- _Passage_:
▬▬▬▬▬▬▬▬▬▬

Already but not yet.
It feels like the end of the year but our students have 3 more days of school and our staff a few weeks longer.
The shops would have us thinking it is already Christmas, yet we have a month to go.
The season of Advent, which started yesterday with the first Sunday of Advent, is the season of ‘already but not yet’ a season to wait. There can be many different emotions connected to waiting, feelings of dread, or impatience to excitement. The waiting of the Advent season is to wait in joyful hope for the coming of Christ. We know that the presence of Jesus is already amongst us but has promised to come again. The image of a pregnant Mary waiting to give birth is a beautiful metaphor for the longing, the imagining the anticipating that Advent represents. As we wait in expectation, it is a time to prepare our hearts, just as we prepare our homes for the Christmas feast. Yesterday’s second reading gives us some advice on how to do this. St Paul in his letter to the Thessalonians wrote, ‘make more and more progress in the kind of life you were meant to live: the life that God wants, as you learnt from us, and as you are already living it.’ This statement reminds us that this is within our reach. An Advent way of life is simple and yet profound. We are called to look for the seeds of hope in the smallest moments, the darkest times, the most challenging situations. We are called to free ourselves from all that would distract us from recognising God’s grace at work in our lives. This can be so difficult at this time when we are tired from the year just been and yet there still seems so much to do. Advent rituals, moments of daily pause or prayer, and acts of kindness to others are when we can make room for God to turn the ordinary into extraordinary.
Finally, I share with you this Advent reflection which I feel has a powerful message about opening our hearts and minds to be ready.
One year during Advent, our parish priest invited us to write down on a slip of paper a word that named something that is keeping us from getting closer to God. He suggested it might be a fear, a resentment, or an attitude that shuts us off from the love God so wants to give. We were to fold the paper over a few times, grasp it tightly in one hand, and make a fist around it while he began to preach on the Scripture readings.
After a minute, my hand began to ache. At two minutes, my hand grew numb. At three minutes, the hand started shaking uncontrollably. He told us to open our hands. I found how hard it was to do that. After grasping the piece of paper so tightly, my hand had stiffened and seemed to have a mind of its own.
I can’t remember what else he said that day, but I have never forgotten that lesson. Hold on to resentment, fear, or bad attitude long enough and you will become paralysed.
As I begin Advent every year now, I start with the realisation that I need to let go of any and all spiritual impediments I’m hanging onto. Advent is a time of receiving. It’s hard to receive if your hands are clasped shut. So I begin Advent once again with this prayer: Holy Spirit of God, open my hands, my eyes, my ears, all my senses, and all of my heart so I will be ready to receive your Advent blessings.

▬▬▬▬▬▬▬▬▬▬

[Stored data]

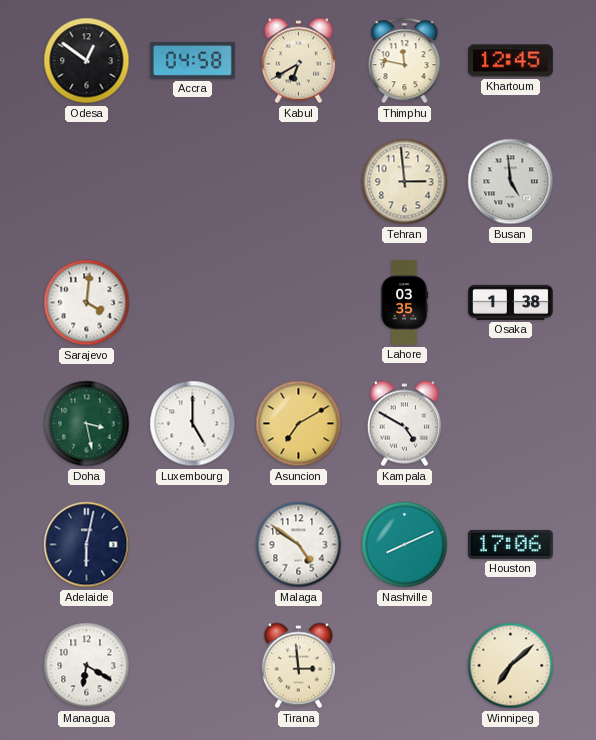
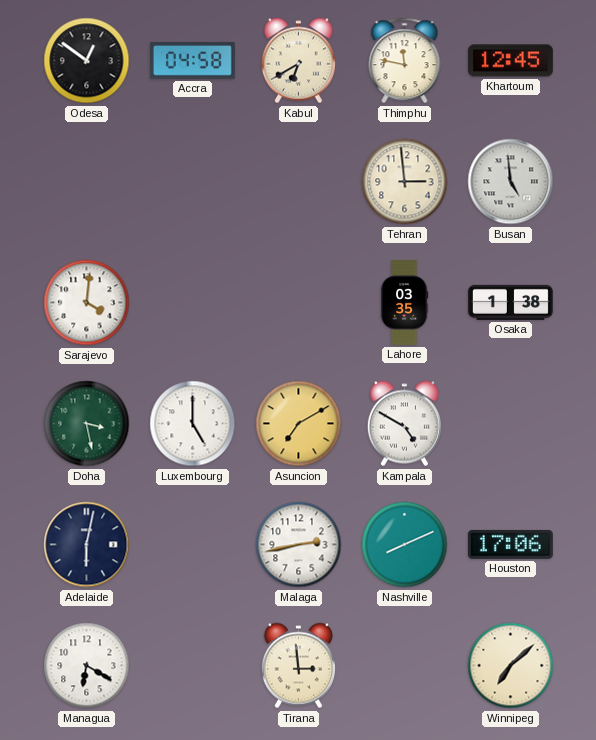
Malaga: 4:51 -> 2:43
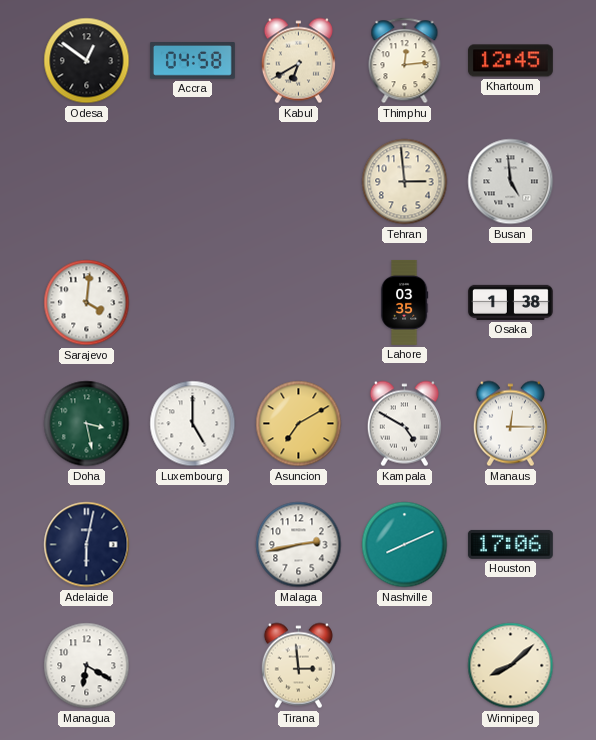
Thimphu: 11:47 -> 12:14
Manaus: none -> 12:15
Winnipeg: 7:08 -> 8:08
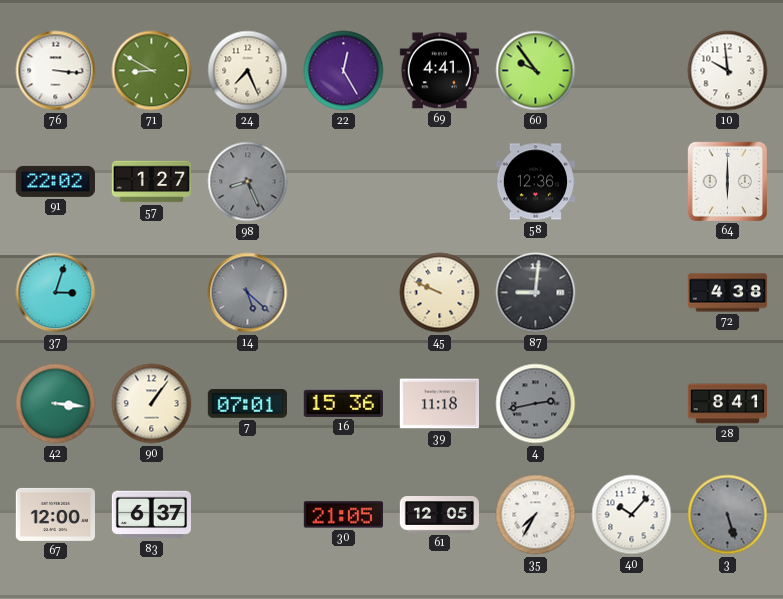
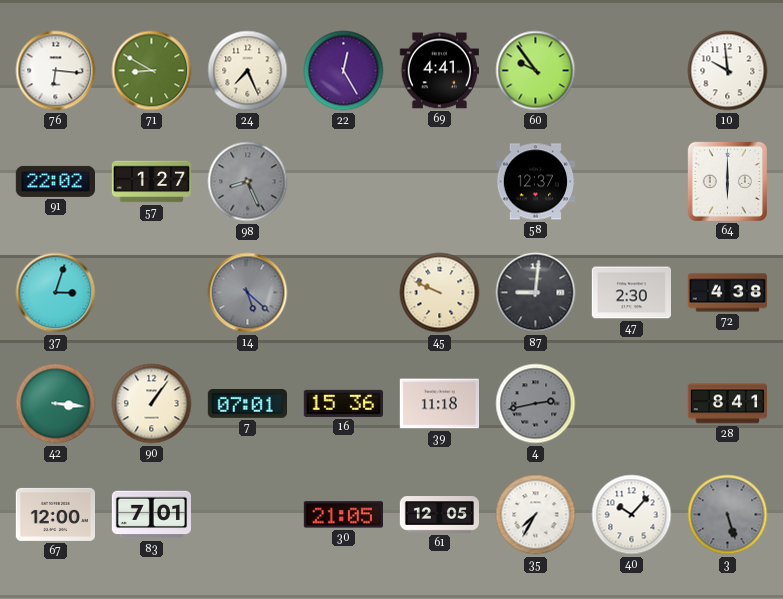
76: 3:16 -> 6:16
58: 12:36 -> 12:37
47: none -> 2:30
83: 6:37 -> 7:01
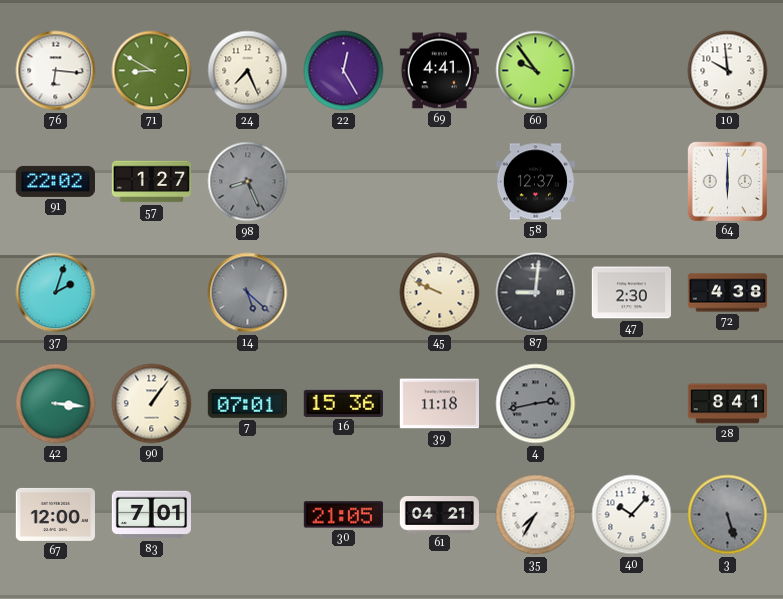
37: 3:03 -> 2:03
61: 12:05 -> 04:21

▬▬▬▬▬▬▬▬▬▬

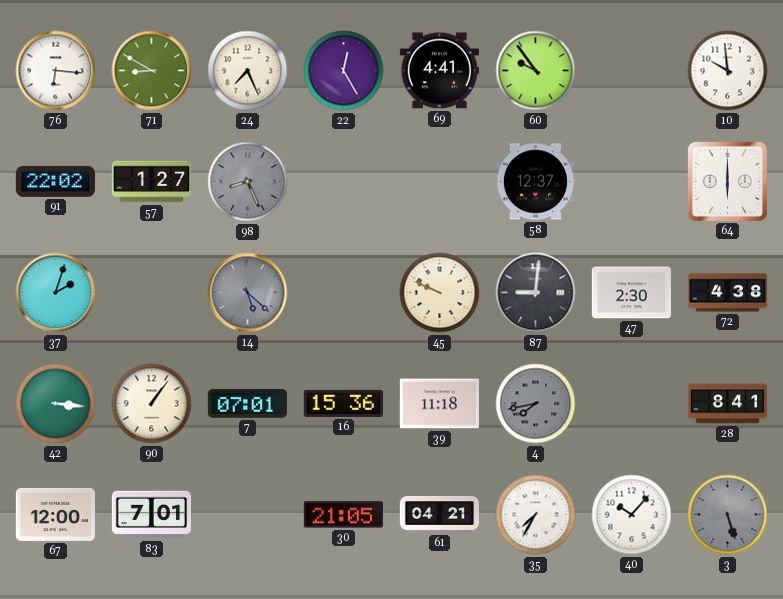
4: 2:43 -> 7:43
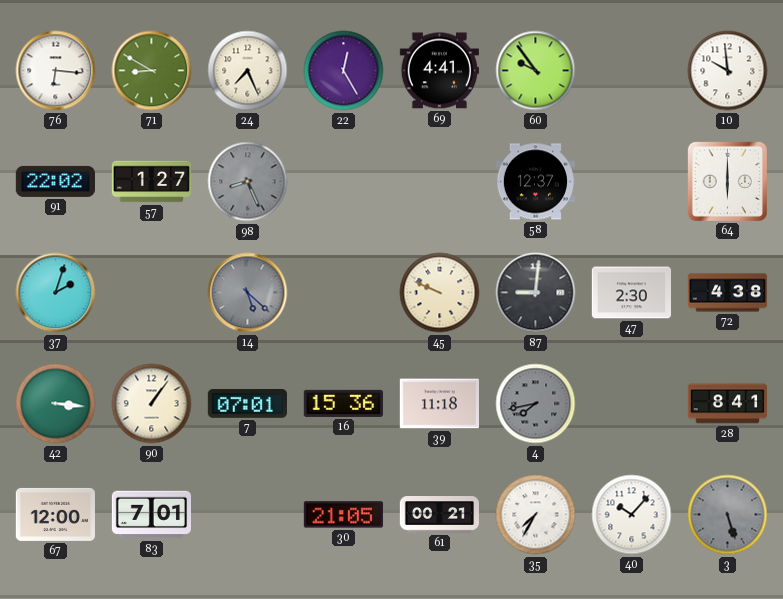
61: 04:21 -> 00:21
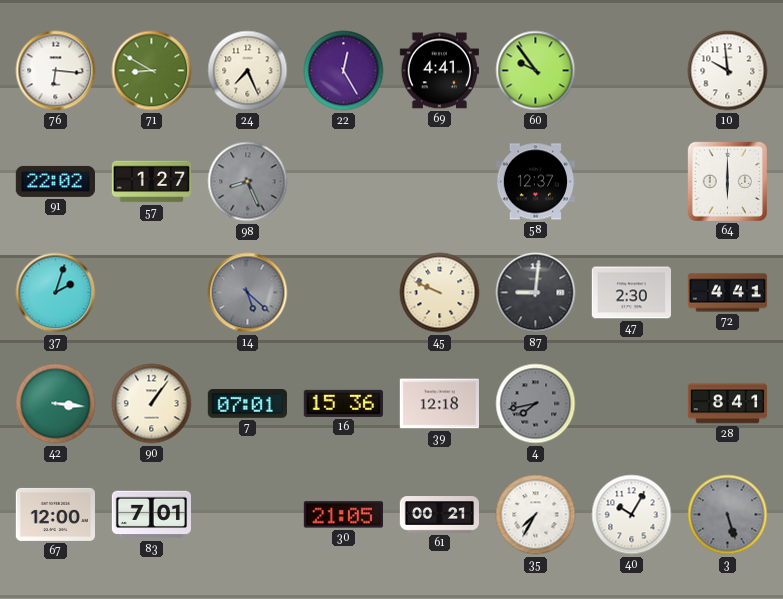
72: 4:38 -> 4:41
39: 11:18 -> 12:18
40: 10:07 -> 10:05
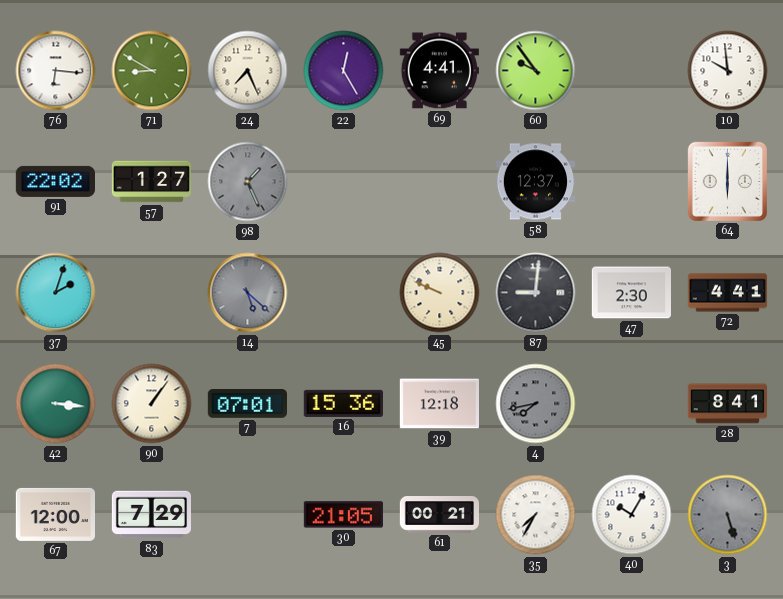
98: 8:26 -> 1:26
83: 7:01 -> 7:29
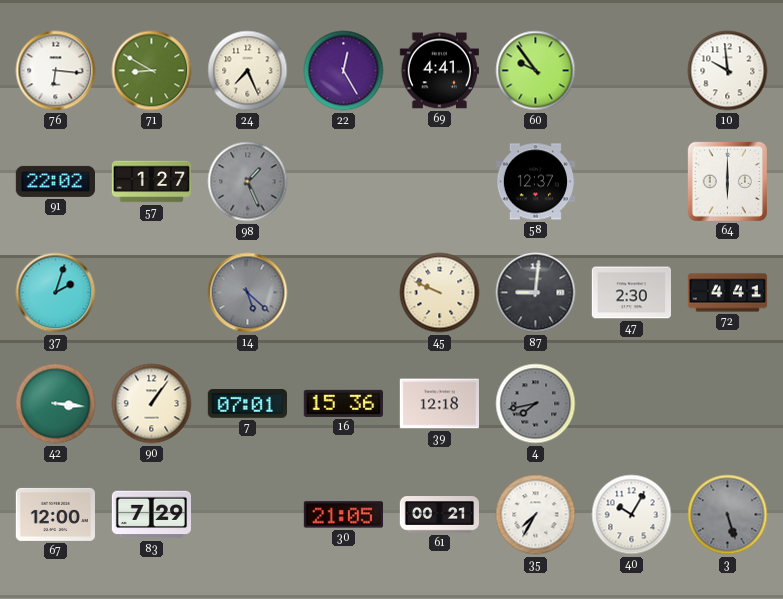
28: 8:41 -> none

▬▬▬▬▬▬▬▬▬▬

- _What this task involves_:
In the Advent reflection, write out the passage starting at "Finally, I share" and ending at "the Scripture readings.", renaming "parish priest" as "school chaplain" wherever it appears.

- _Exercise response_:
Finally, I share with you this Advent reflection which I feel has a powerful message about opening our hearts and minds to be ready.
One year during Advent, our school chaplain invited us to write down on a slip of paper a word that named something that is keeping us from getting closer to God. He suggested it might be a fear, a resentment, or an attitude that shuts us off from the love God so wants to give. We were to fold the paper over a few times, grasp it tightly in one hand, and make a fist around it while he began to preach on the Scripture readings.